Ditemui Rabu, 30 Juli 2025 subuh, Wakil ketua Lembaga Pengembangan Pesantren Muhammadiyah (LP2M) Sulawesi Selatan itu, bercerita kisah dimulainya pembangunan masjid Batak tersebut.
Menurut mantan Ketua Pimpinan Ranting Istimewa Muhammadiyah (PRIM) di New South Wales, Australia. Saat berada di Makassar, beberapa waktu lalu, dirinya berharap ada masjid Batak berdiri di kota Makassar.

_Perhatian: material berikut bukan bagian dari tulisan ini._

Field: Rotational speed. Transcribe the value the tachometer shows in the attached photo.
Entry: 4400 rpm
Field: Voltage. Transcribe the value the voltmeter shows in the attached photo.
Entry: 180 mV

Dan ide itupun dia luangkan kepada warga Batak yang tergabung dalam Ikatan Keluarga Dalihan Na Tolu Sulawesi Selatan.
Alasannya ada beberapa masjid di Indonesia yang mengangkat nama kedaerahan seperti Masjid Raya Baiturrahman Aceh di Yogyakarta, ada pula Surau Padang, Masjid Kyai Gede di Kotawaringin Lama, Kalimantan Tengah dan lain sebagainya.
Alhasil, sambung Haidir FItrah, dia malah di tunjuk menjadi ketua panitia pembangunan.

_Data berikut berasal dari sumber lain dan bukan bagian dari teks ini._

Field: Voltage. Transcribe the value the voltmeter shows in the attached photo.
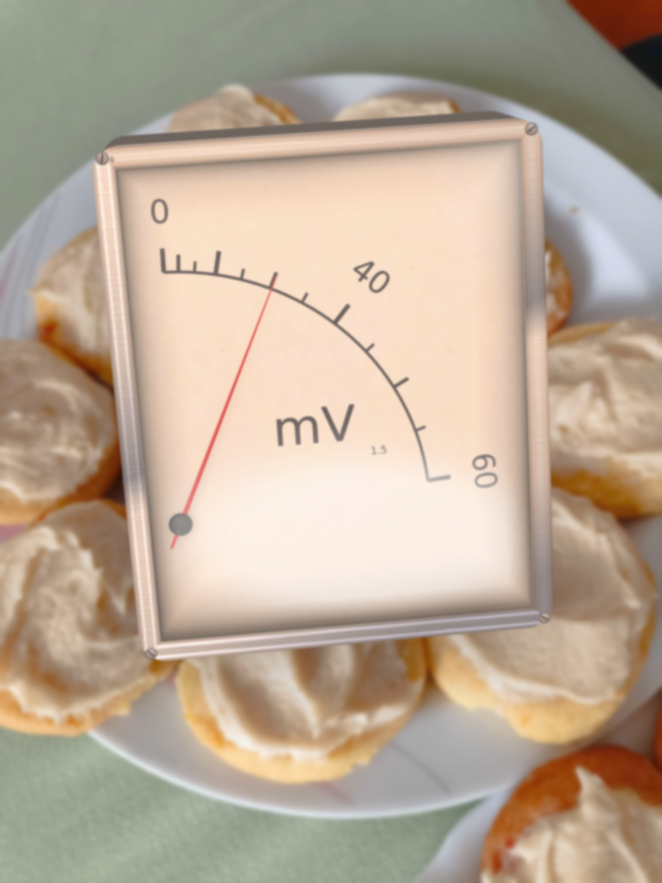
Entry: 30 mV
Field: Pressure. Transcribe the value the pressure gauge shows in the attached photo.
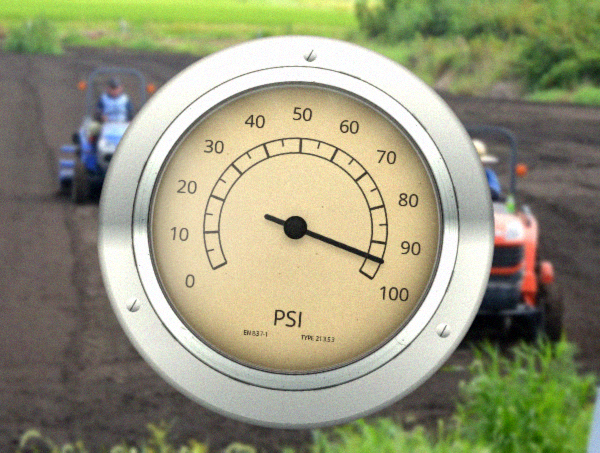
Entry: 95 psi
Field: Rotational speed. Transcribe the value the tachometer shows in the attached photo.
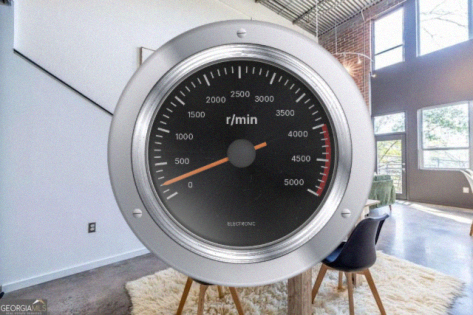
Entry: 200 rpm
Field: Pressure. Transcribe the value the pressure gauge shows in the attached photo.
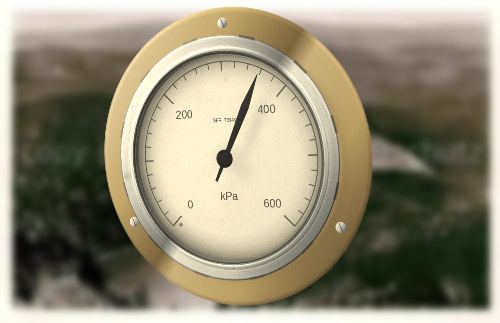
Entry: 360 kPa
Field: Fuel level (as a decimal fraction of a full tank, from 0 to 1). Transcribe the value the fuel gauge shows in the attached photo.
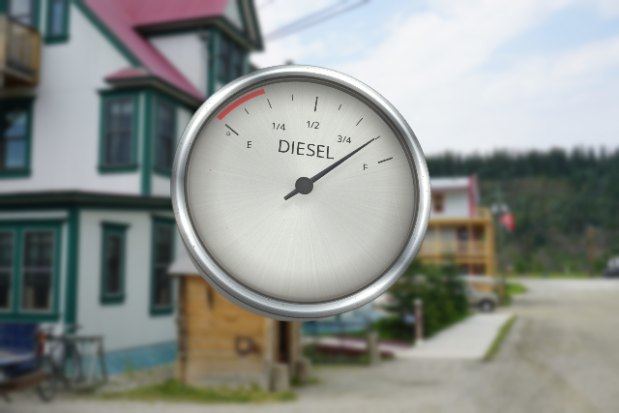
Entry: 0.875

“Saya akhirnya berkeliling mencari lokasi yang tepat, sehingga kami menemukan lokasi di Dusun Mangempang, Maros yang memang tepat berada di jalan poros dan tidak perlu lagi di timbun karena memang tanahnya sudah tinggi’ katanya.

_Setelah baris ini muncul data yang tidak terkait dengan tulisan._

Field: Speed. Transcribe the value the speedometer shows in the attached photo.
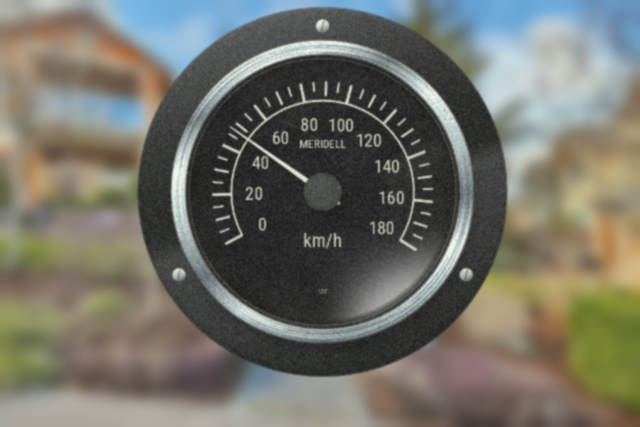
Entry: 47.5 km/h
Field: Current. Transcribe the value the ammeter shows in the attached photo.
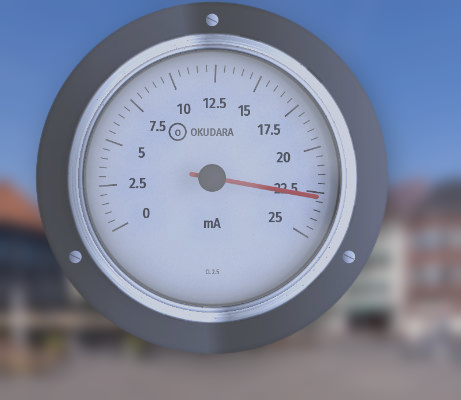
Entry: 22.75 mA
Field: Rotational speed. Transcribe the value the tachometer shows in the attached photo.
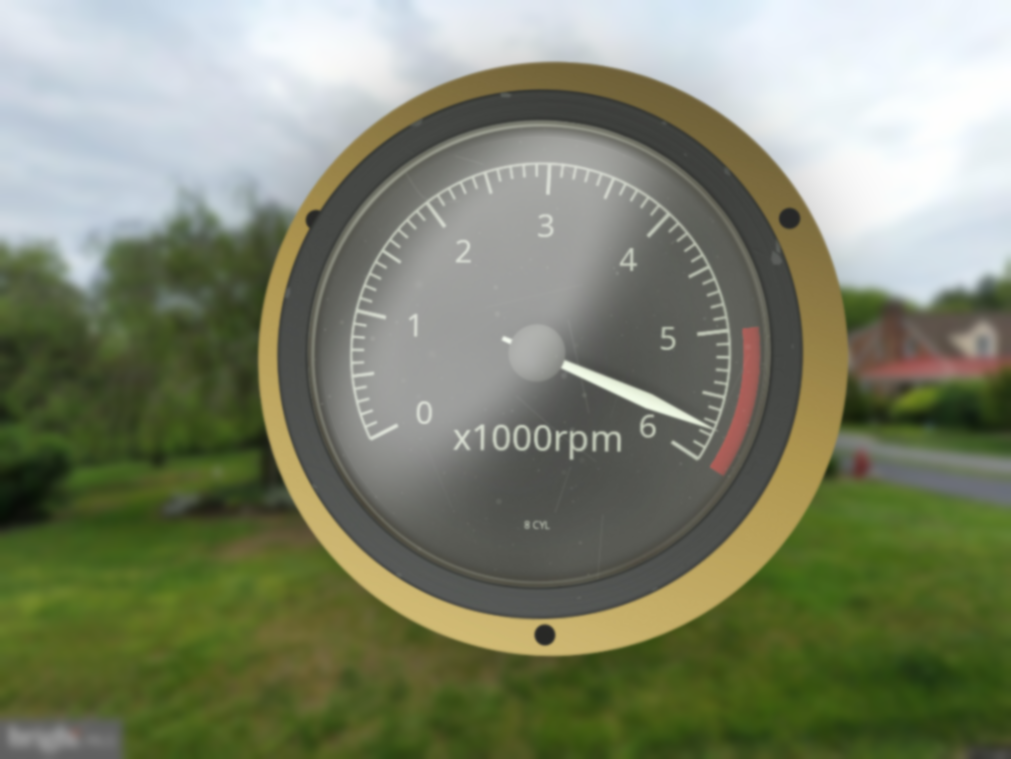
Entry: 5750 rpm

Soal nama “Masjid Batak Dalihan Na Tolu” Haidir menambahkan terletak pada penekanan identitas budaya yang disampaikan melalui penambahan kata “Batak”.
“Masjid Dalihan Na Tolu” Nama ini mengacu langsung pada falsafah hidup masyarakat Batak, yaitu Dalihan Na Tolu yang berarti “tungku yang tiga”. Falsafah ini melambangkan sistem kekerabatan Batak (Somba Marhula-hula, Elek Marboru, Manat Mardongan Tubu).” Terang mantan aktifis Muhammadiyah ini bersemangat.
Nama ini, sambung Haidir tidak secara eksplisit menyebut “Batak”, tetapi maknanya sudah mengarah ke nilai-nilai budaya Batak. Cocok digunakan dalam konteks lokal (di tengah masyarakat Batak), karena masyarakat setempat sudah memahami maknanya.
“Namun penambahan kata “Batak” secara eksplisit menunjukkan identitas etnis atau budaya. Nama ini lebih menegaskan bahwa masjid tersebut memiliki kaitan kuat dengan masyarakat Batak serta mewakili nilai-nilai atau semangat Islam yang berpadu dengan budaya Batak.” Jelas Dosen Fakultas Dakwah dan Komunikasi UIN Alauddin Makassar
Masjid Batak Dalihan Na Tolu” menegaskan identitas etnis dan budaya Batak sebagai bagian penting dari karakter masjid itu.
“Jika masjid tersebut ingin menjadi simbol Islam yang bersinergi dengan budaya Batak, terutama di wilayah yang beragam, maka penambahan kata “Batak” bisa menjadi strategi identitas yang kuat” tandasnya.
Sementara itu, bupati Maros Dr. H. A. S. Chaidir Syam, S.IP., M.H., yang Sabtu, 26 Juli 2025 melakukan prosesi peletakan batu pertama di lokasi perencanaan pembangunan masjid tersebut, mengaku bangga bisa bertemu sesama alumninya di Muhammadiyah.
“Pemkab Maros memberi apresiasi atas semangat saudara kita dari komunitas Batak Muslim yang tetap menjaga persatuan dan kesatuannya meski berada di tanah rantau. Saya yakin, dengan semangat gotong royong pembangunan masjid ini akan segera terwujud. Saya juga bersyukur karena di tempat ini saya bertemu dengan saudara saudara saya satu angkatan di Muhammadiyah” tandas Bupati Chaidir Syam yang merupakan aktifis relawan Ikatan Pelajar Muhammadiyah di masa mudanya.